Walking with the weaving, wavering steps of a man in the last stages of ambulatory drunkenness, the gunslinger made his way back down to the strand. He stood, looking at an ocean as dark as mulberry wine, and then took the last of his jerky from his purse. He ate half, and this time both mouth and stomach accepted a little more willingly. He turned and ate the other half as he watched the sun come up over the mountains where Jake had died—first seeming to catch on the cruel and treeless teeth of those peaks, then rising above them.
Roland held his face to the sun, closed his eyes, and smiled. He ate the rest of his jerky.
He thought: Very well. I am now a man with no food, with two less fingers and one less toe than I was born with; I am a gunslinger with shells which may not fire; I am sickening from a monster’s bite and have no medicine; I have a day’s water if I’m lucky; I may be able to walk perhaps a dozen miles if I press myself to the last extremity. I am, in short, a man on the edge of everything.
Which way should he walk? He had come from the east; he could not walk west without the powers of a saint or a savior. That left north and south.
North.
That was the answer his heart told. There was no question in it.
North.
The gunslinger began to walk.
4
He walked for three hours. He fell twice, and the second time he did not believe he would be able to get up again.
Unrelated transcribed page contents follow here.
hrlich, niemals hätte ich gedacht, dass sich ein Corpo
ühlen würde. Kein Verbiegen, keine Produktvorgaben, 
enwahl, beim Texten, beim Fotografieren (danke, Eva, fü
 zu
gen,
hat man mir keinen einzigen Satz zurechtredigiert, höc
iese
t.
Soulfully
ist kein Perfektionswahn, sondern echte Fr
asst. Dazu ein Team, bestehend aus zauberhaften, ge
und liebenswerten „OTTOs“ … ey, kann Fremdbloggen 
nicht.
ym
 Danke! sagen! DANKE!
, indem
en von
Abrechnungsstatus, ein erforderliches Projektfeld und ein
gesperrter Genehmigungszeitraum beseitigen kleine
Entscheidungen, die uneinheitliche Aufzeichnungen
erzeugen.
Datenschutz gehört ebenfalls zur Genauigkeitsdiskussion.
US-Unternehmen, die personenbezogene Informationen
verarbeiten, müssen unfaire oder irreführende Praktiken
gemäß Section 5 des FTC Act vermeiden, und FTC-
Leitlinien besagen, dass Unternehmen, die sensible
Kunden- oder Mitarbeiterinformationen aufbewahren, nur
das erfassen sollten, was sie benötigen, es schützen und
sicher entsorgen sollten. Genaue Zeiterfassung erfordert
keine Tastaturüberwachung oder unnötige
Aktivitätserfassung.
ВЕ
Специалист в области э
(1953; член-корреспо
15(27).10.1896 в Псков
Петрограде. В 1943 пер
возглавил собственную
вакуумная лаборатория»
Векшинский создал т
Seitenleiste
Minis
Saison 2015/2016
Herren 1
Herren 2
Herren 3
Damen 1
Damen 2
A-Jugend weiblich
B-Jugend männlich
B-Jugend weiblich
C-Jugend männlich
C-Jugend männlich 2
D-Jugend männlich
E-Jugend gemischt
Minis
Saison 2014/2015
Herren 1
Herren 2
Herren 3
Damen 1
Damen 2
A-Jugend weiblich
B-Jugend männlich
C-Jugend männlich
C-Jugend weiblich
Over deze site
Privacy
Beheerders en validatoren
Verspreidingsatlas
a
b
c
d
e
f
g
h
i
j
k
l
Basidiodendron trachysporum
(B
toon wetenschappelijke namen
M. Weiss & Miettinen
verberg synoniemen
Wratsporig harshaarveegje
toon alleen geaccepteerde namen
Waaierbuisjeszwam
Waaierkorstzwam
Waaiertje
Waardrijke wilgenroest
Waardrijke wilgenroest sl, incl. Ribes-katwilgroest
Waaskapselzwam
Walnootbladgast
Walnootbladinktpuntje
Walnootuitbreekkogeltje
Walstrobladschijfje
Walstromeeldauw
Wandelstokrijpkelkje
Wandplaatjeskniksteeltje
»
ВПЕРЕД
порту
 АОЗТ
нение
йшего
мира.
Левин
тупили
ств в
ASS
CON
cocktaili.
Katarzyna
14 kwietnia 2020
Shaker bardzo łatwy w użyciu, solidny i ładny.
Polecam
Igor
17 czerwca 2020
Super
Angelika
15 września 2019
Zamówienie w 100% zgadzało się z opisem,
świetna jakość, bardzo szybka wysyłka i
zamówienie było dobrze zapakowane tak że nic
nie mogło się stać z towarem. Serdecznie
Then a wave came toward him, close enough to make him remember his guns, and he was up before he knew it, standing on legs that quivered like stilts.
He thought he had managed about four miles in those three hours. Now the sun was growing hot, but not hot enough to explain the way his head pounded or the sweat pouring down his face; nor was the breeze from the sea strong enough to explain the sudden fits of shuddering which sometimes gripped him, making his body lump into gooseflesh and his teeth chatter.